Meski menjalankan Permendikbud No.51 Tahun 2018 dengan menerbitkan Surat Edaran Gubernur No. 422.1/36200/BPTEKDIK/DISDIK, Koster justru mengatakan Permendikbud aturan yang gagal total.
Kebijakan zonasi berdasar jarak peserta didik justru menimbulkan kekacuan dan konyol saat diterapkan di lapangan.
Yang menjadi pertanyaan, kenapa protes itu baru dilakukan setelah semua proses PPDB di semua tingkatan telah selesai dilakukan.
“Kami mengambil kebijakan tidak terlalu taat secara asas dengan permendikbud. Jadi, saya harus katakan kepada bapak dan ibu semua bahwa sumbernya di permendikbud.
Maka kedepannya saya akan menerbitkan pergub sendiri, tidak akan sepenuhnya mengikuti peraturan menteri karena peraturan menteri itu benar benar menimbulkan masalah.
Tidak saja mengorbankan hak peserta didik tapi menganggu sistem pendidikan dalam konteks mutu pendidikan,” ungkap Gubernur Bali Wayan Koster saat sidang paripurna kemarin.

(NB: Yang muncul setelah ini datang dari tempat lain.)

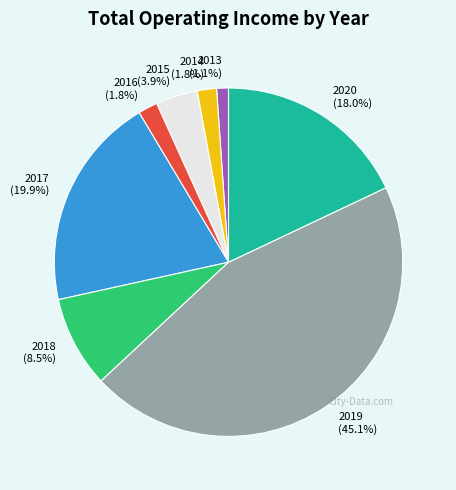

Do 2017 and 2018 together represent more than half of the pie?

No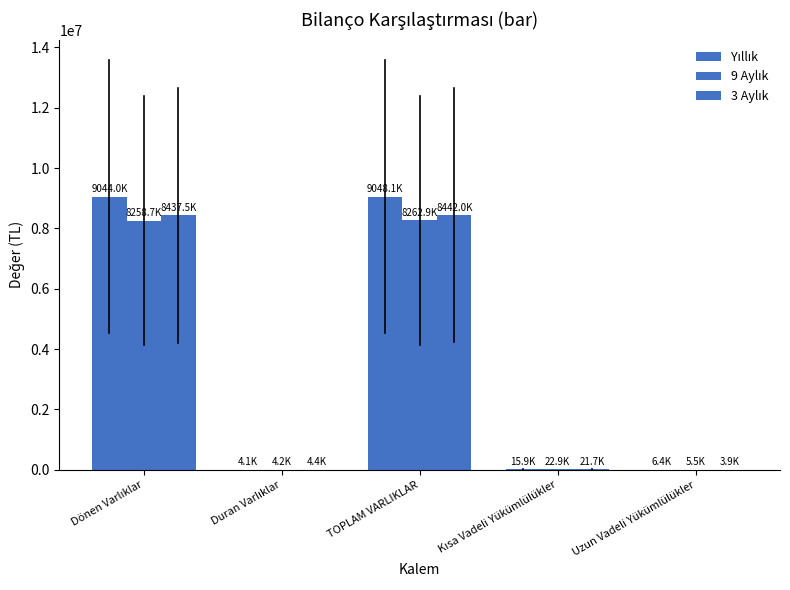

The value of 9 Aylık at Dönen Varlıklar is 8258699. True or false?

True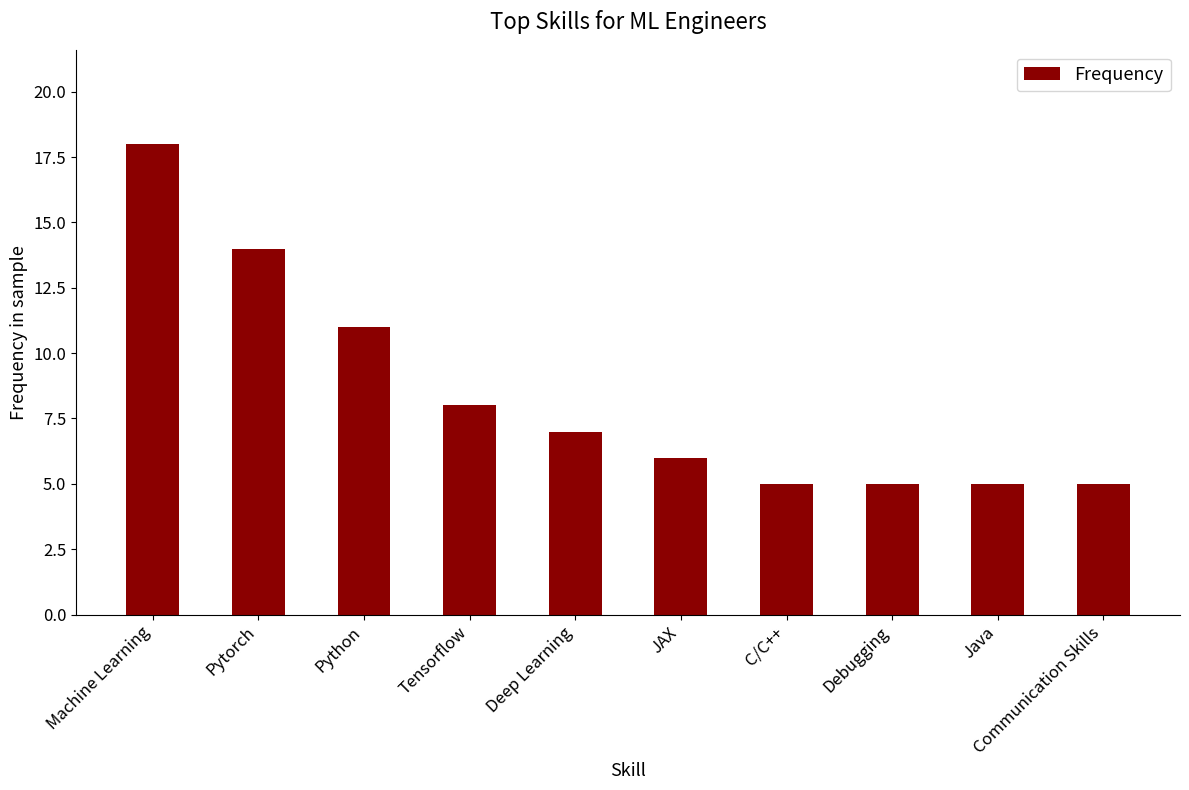

Reading left to right, list all the values displayed in this chart.

Machine Learning=18	Pytorch=14	Python=11	Tensorflow=8	Deep Learning=7	JAX=6	C/C++=5	Debugging=5	Java=5	Communication Skills=5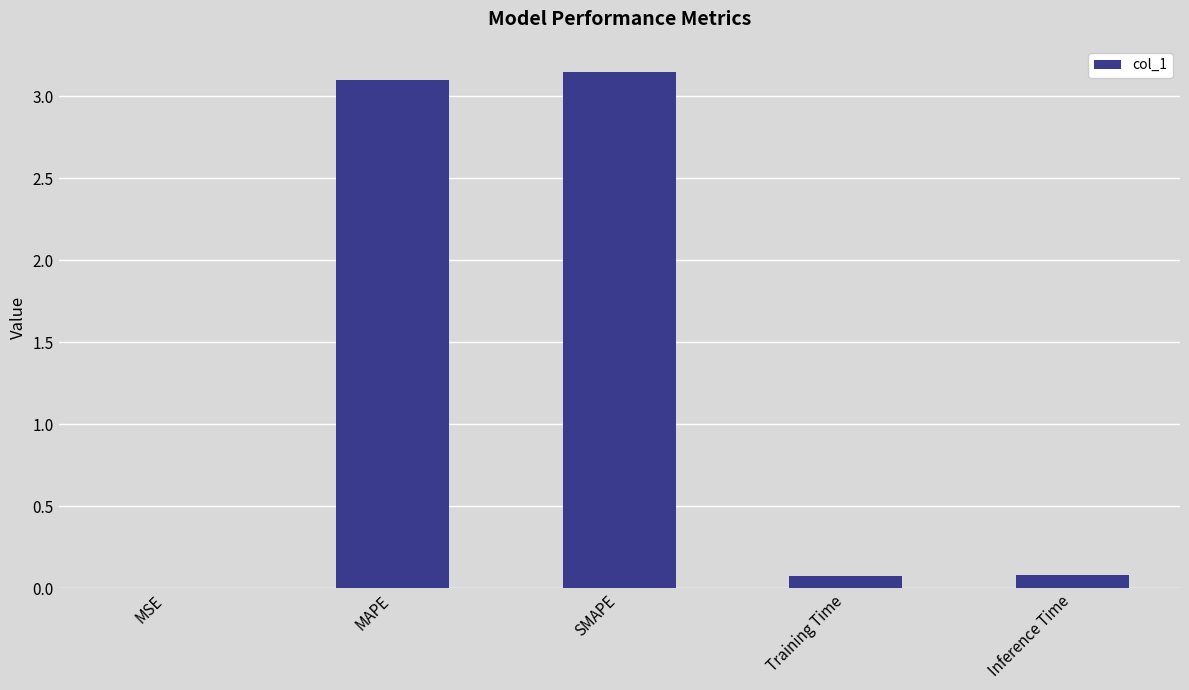

Which label corresponds to the largest value in the chart?

SMAPE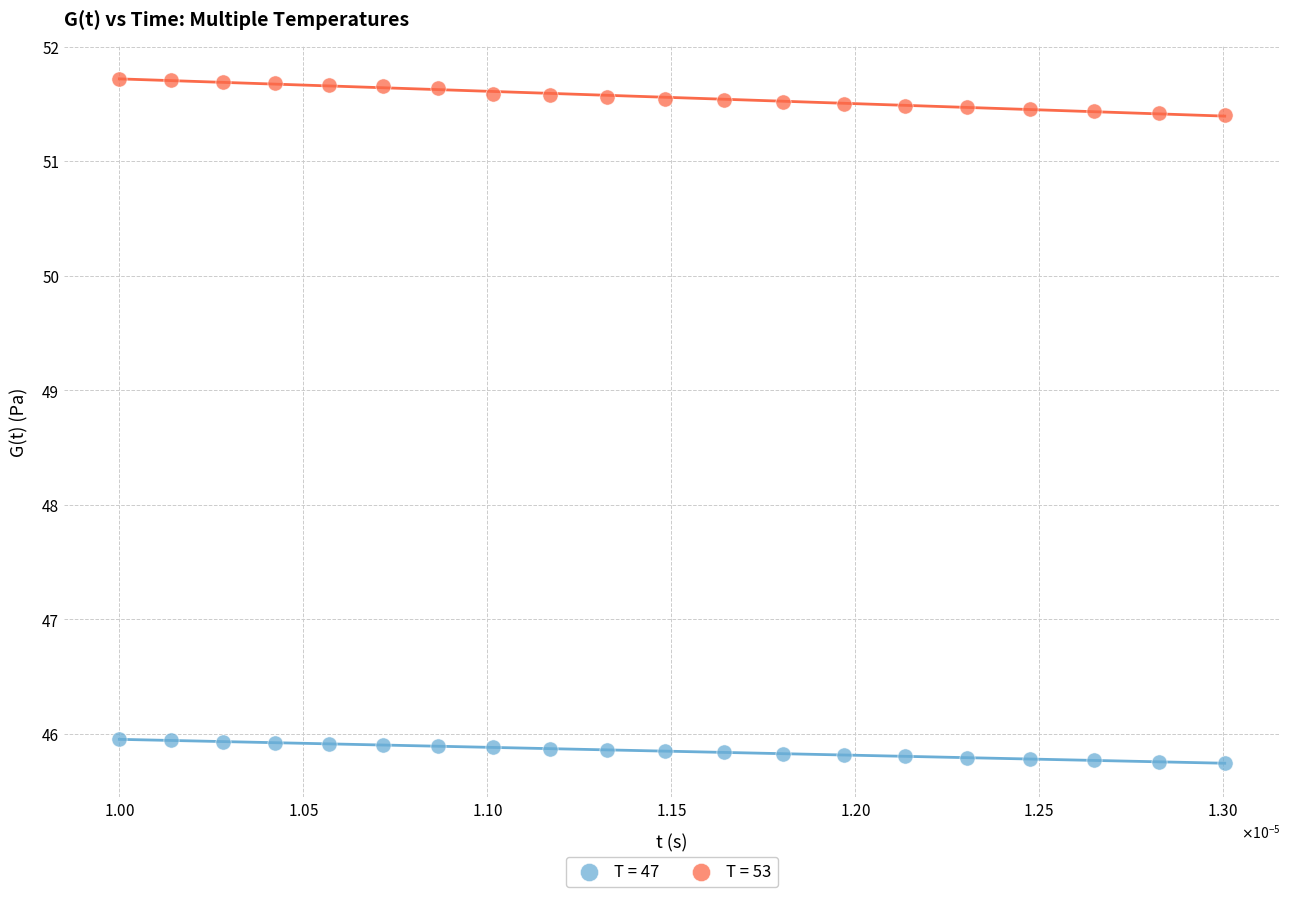

Across all data points, what is the range of Y values (max minus min)?

6.0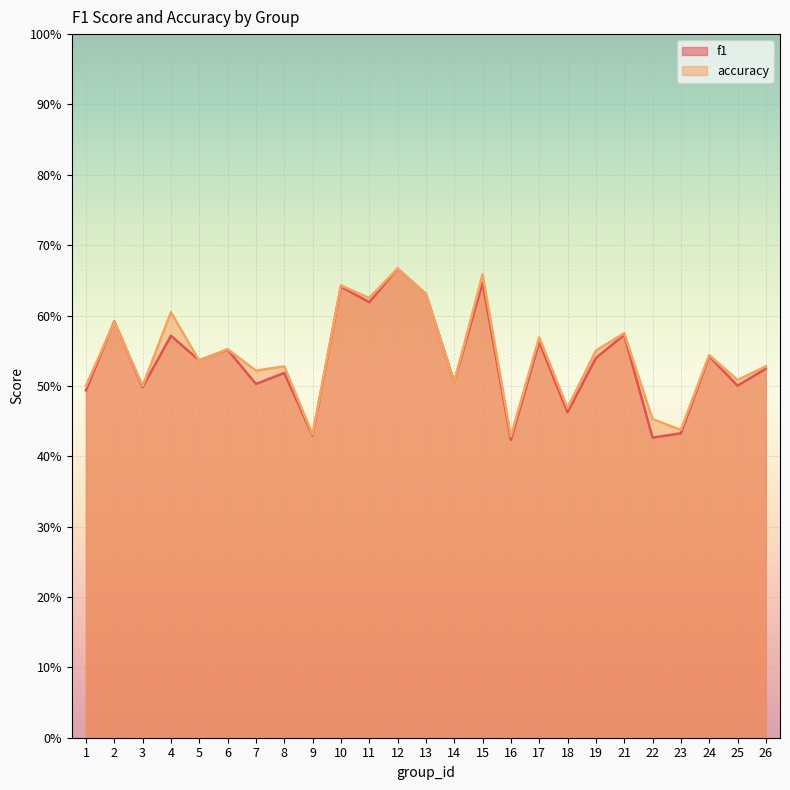

True or false: accuracy has a value of 0.4 at 4.

False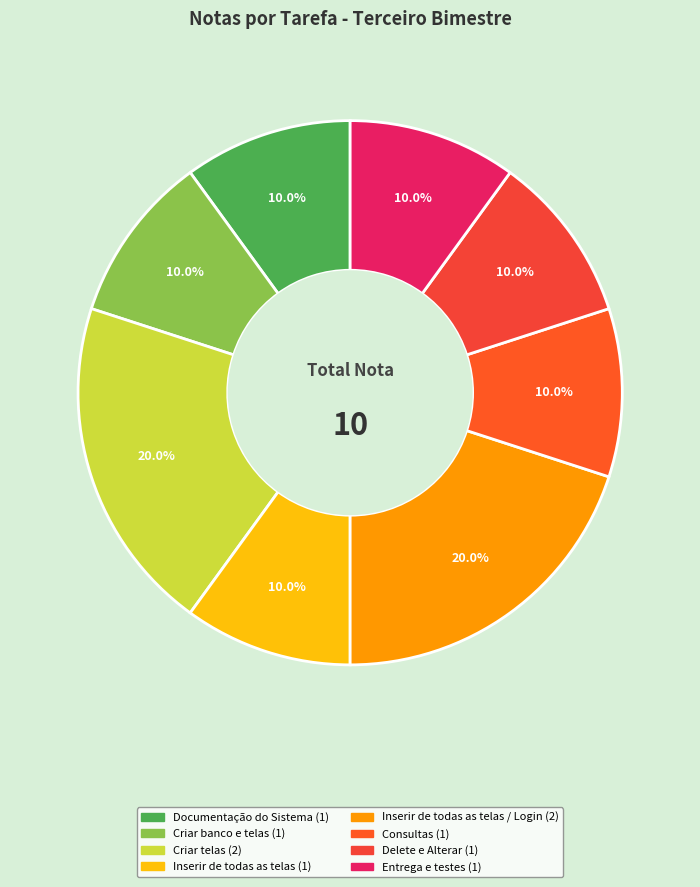

How many slices are in this pie chart?

8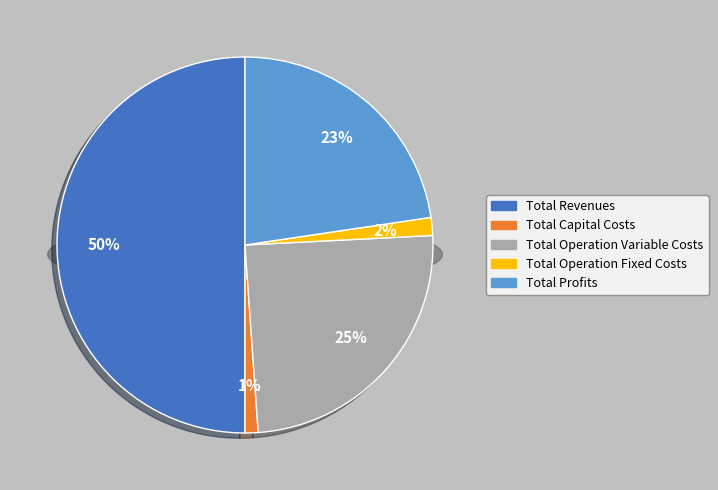

Which has a higher value, Total Profits or Total Capital Costs?

Total Profits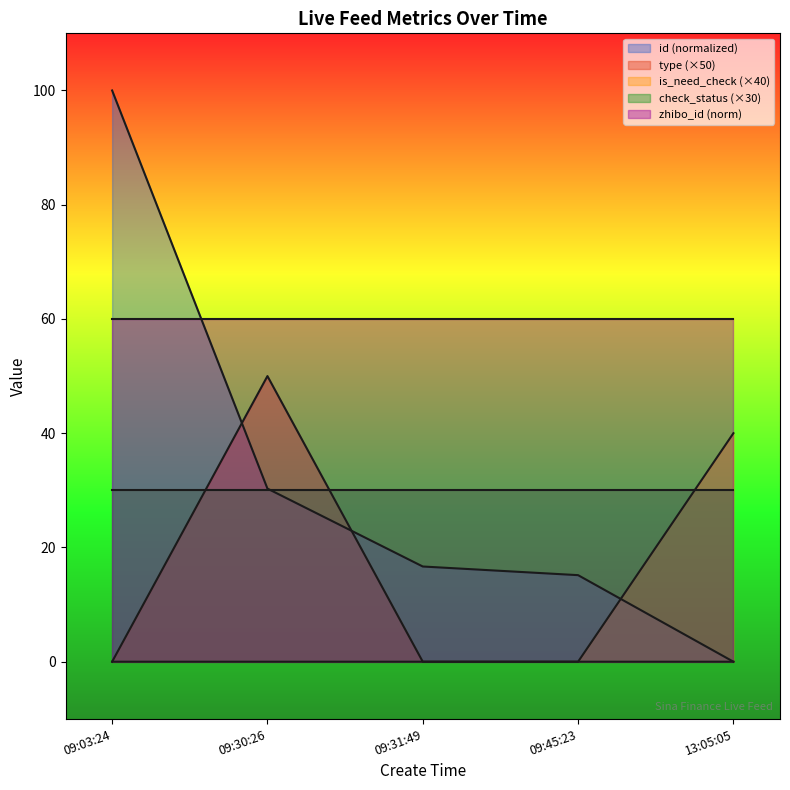

What is the sum of the check_status (×30) values at 09:30:26 and 13:05:05?

60.0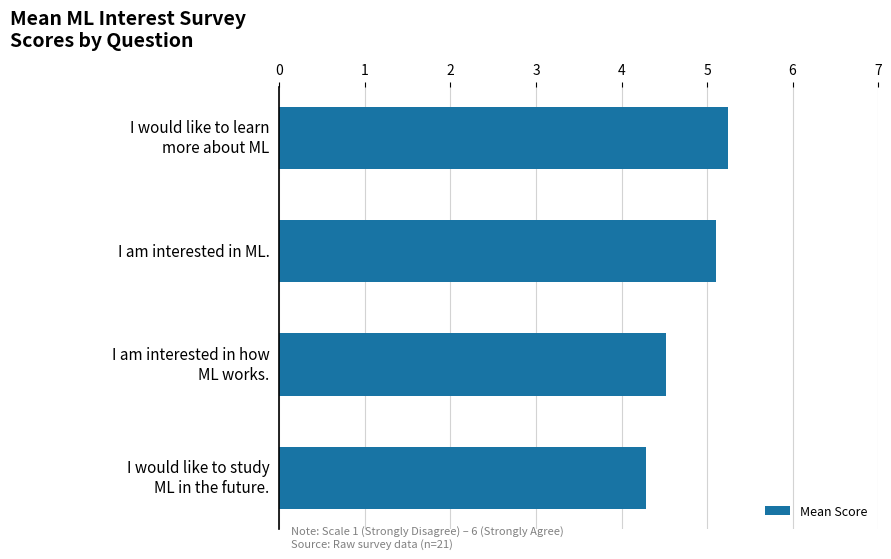

Which label corresponds to the largest value in the chart?

I would like to learn
more about ML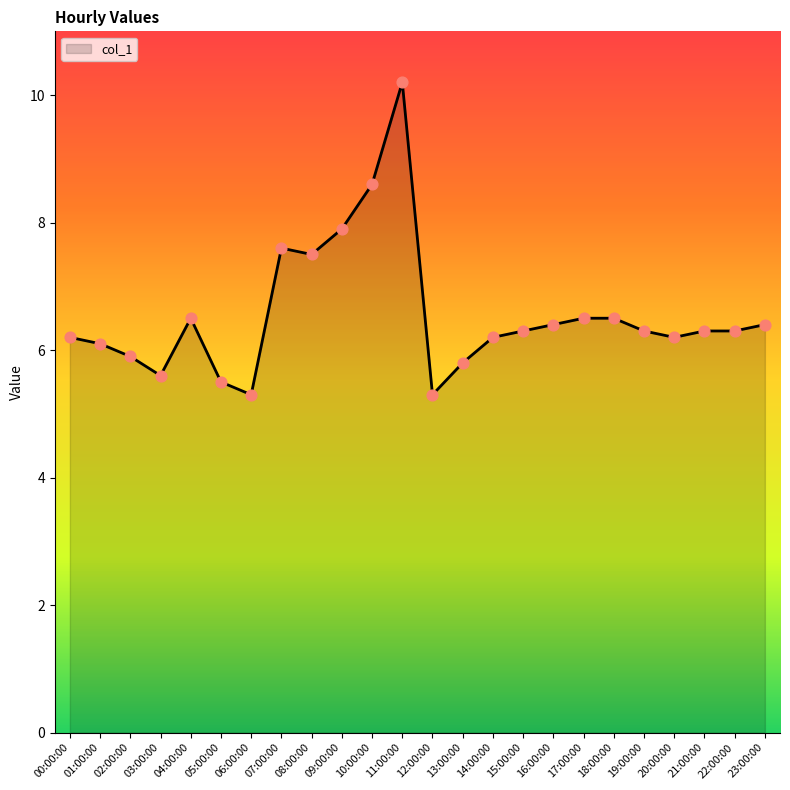

What is the ratio of the value at 14:00:00 to the value at 01:00:00?

1.0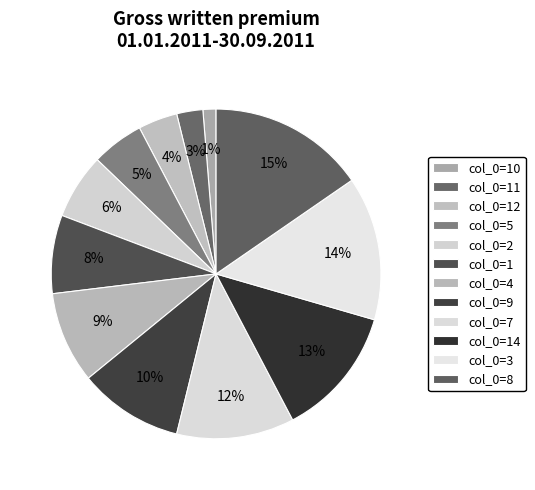

Which slice is the largest?

8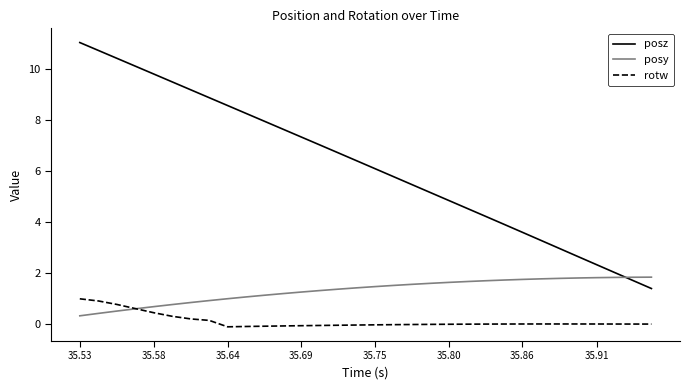

How many values in the posz series exceed 6?

17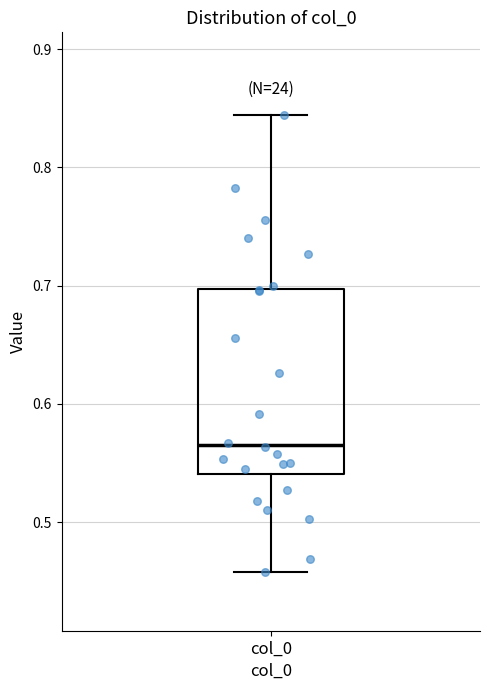

Where is the upper edge of the box for col_0 on the y-axis? The values are not printed on the chart, so give them approximately, as read against the axis.

0.70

Contoh konyol di antaranya, kata gubernur, rekrutmen peserta didik benar-benar menggunakan zonasi tanpa mempertimbangkan nilai ujian nasional.
Yang menarik, Koster mengamini ada blankspot, atau satu wilayah tidak ada SMA dan SMK. Padahal sebelumnya saat diwawancarai terpisah, Koster mengelak ada blankspot.
Ia menjamin semua peserta didik dapat sekolah. “Yang pertama 90 persen tinggi apalagi murni jarak. Menurut saya mengacaukan sistem pendidikan kita.
Di luar Bali pelayanan pendidikan SMA danSMK di semua daerah tidak sama kemampuannya, di Bali mending, di luar bali lebih ribet.
Kita di Bali belum semua SMK dan SMA ada di semua kecamatan. Kalau berdasar radius, mana mungkin daerah tertentu bisa masuk SMAN 4 Denpasar.
Kalau kecamatan nggak ada SMA, bagaimana? ini peraturan bikin blunder menurut saya. Dan bikin malu sampai harus ditangani presiden,” bebernya.